(Extracted page text data)

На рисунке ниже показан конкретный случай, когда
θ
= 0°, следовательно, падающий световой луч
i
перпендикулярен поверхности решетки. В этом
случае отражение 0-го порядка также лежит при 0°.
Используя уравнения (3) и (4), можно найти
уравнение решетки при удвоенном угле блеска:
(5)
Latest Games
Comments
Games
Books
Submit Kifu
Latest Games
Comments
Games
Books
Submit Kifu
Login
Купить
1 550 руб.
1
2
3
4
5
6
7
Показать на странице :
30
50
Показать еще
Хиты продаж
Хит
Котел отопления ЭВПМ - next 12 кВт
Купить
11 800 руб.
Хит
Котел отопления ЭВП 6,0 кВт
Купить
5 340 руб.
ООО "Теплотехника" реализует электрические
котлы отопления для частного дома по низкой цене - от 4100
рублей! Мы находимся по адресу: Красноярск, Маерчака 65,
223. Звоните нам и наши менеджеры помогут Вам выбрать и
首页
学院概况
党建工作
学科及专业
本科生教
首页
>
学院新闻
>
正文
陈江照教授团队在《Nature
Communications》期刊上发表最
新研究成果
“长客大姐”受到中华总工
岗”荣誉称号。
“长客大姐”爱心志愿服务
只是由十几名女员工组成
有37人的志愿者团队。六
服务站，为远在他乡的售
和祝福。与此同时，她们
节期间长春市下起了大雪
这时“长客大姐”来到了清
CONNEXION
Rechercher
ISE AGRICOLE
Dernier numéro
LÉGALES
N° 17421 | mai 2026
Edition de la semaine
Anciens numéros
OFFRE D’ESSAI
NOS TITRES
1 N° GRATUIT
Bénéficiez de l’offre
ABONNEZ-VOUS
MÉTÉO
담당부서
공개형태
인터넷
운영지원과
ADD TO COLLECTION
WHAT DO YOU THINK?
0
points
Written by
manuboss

> _What the exercise asks_
Within the data, how many lines hold the string "решетки"? Answer with the number and nothing more.

> _Exercise answer_
2